▸ **SUPPLIED DATA**
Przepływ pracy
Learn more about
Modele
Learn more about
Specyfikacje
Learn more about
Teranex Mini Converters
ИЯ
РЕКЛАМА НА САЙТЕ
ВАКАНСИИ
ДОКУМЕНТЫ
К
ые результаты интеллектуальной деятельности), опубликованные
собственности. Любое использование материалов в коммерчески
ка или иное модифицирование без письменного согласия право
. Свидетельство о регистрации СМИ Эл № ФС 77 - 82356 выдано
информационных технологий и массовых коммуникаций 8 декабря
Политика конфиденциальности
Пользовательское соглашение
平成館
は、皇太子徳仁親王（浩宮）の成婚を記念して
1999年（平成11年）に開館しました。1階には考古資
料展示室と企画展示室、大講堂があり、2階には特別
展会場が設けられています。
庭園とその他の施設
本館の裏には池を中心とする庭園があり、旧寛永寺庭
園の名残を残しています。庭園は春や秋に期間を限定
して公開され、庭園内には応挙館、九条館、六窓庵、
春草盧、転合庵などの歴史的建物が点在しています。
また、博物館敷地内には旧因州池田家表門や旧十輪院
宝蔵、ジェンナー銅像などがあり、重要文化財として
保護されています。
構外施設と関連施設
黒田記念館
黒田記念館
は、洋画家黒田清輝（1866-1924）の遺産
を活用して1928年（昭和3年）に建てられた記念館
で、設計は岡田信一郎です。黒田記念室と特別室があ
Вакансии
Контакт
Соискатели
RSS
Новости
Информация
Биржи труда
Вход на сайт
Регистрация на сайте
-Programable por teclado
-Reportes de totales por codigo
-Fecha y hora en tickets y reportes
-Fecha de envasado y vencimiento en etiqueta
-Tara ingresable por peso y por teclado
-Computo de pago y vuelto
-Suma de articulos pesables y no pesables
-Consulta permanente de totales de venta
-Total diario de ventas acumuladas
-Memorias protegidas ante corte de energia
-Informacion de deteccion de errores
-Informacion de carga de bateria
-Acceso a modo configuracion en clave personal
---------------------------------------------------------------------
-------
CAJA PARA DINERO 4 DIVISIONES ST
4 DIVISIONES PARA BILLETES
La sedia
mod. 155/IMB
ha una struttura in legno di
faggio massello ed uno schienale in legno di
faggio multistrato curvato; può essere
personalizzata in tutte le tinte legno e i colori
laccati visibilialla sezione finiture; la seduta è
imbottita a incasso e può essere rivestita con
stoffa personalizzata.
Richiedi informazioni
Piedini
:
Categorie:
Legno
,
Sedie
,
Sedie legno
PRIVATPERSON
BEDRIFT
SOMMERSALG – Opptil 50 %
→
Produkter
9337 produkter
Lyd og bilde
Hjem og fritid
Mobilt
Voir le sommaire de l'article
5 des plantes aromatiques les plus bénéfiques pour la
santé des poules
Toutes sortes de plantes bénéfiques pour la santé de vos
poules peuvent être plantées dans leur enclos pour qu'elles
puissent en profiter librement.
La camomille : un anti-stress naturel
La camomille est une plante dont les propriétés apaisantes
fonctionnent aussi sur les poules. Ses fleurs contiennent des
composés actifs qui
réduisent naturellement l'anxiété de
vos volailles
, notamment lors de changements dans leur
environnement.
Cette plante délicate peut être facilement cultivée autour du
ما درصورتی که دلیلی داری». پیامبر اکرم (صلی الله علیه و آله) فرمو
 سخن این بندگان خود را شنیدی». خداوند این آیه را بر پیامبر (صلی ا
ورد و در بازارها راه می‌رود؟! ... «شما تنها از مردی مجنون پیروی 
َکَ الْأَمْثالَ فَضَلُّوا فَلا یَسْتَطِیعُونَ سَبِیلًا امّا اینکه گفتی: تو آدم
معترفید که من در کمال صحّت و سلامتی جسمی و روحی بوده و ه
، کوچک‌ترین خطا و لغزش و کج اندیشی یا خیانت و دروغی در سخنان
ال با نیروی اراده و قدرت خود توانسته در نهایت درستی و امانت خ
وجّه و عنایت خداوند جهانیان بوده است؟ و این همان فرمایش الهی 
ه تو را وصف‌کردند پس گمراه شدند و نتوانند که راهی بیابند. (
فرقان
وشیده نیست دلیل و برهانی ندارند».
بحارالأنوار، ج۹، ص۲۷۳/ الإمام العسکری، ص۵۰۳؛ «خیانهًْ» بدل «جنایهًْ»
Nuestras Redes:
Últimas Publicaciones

▸ **INSTRUCTIONS FOR THE TASK**
Lay out the stretch from the start of the items through the line containing "-Acceso a modo" as a numbered list, one line per entry and blank lines omitted.

▸ **RESULT OF THE TASK**
1. Przepływ pracy
2. Learn more about
3. Modele
4. Learn more about
5. Specyfikacje
6. Learn more about
7. Teranex Mini Converters
8. ИЯ
9. РЕКЛАМА НА САЙТЕ
10. ВАКАНСИИ
11. ДОКУМЕНТЫ
12. К
13. ые результаты интеллектуальной деятельности), опубликованные
14. собственности. Любое использование материалов в коммерчески
15. ка или иное модифицирование без письменного согласия право
16. . Свидетельство о регистрации СМИ Эл № ФС 77 - 82356 выдано
17. информационных технологий и массовых коммуникаций 8 декабря
18. Политика конфиденциальности
19. Пользовательское соглашение
20. 平成館
21. は、皇太子徳仁親王（浩宮）の成婚を記念して
22. 1999年（平成11年）に開館しました。1階には考古資
23. 料展示室と企画展示室、大講堂があり、2階には特別
24. 展会場が設けられています。
25. 庭園とその他の施設
26. 本館の裏には池を中心とする庭園があり、旧寛永寺庭
27. 園の名残を残しています。庭園は春や秋に期間を限定
28. して公開され、庭園内には応挙館、九条館、六窓庵、
29. 春草盧、転合庵などの歴史的建物が点在しています。
30. また、博物館敷地内には旧因州池田家表門や旧十輪院
31. 宝蔵、ジェンナー銅像などがあり、重要文化財として
32. 保護されています。
33. 構外施設と関連施設
34. 黒田記念館
35. 黒田記念館
36. は、洋画家黒田清輝（1866-1924）の遺産
37. を活用して1928年（昭和3年）に建てられた記念館
38. で、設計は岡田信一郎です。黒田記念室と特別室があ
39. Вакансии
40. Контакт
41. Соискатели
42. RSS
43. Новости
44. Информация
45. Биржи труда
46. Вход на сайт
47. Регистрация на сайте
48. -Programable por teclado
49. -Reportes de totales por codigo
50. -Fecha y hora en tickets y reportes
51. -Fecha de envasado y vencimiento en etiqueta
52. -Tara ingresable por peso y por teclado
53. -Computo de pago y vuelto
54. -Suma de articulos pesables y no pesables
55. -Consulta permanente de totales de venta
56. -Total diario de ventas acumuladas
57. -Memorias protegidas ante corte de energia
58. -Informacion de deteccion de errores
59. -Informacion de carga de bateria
60. -Acceso a modo configuracion en clave personal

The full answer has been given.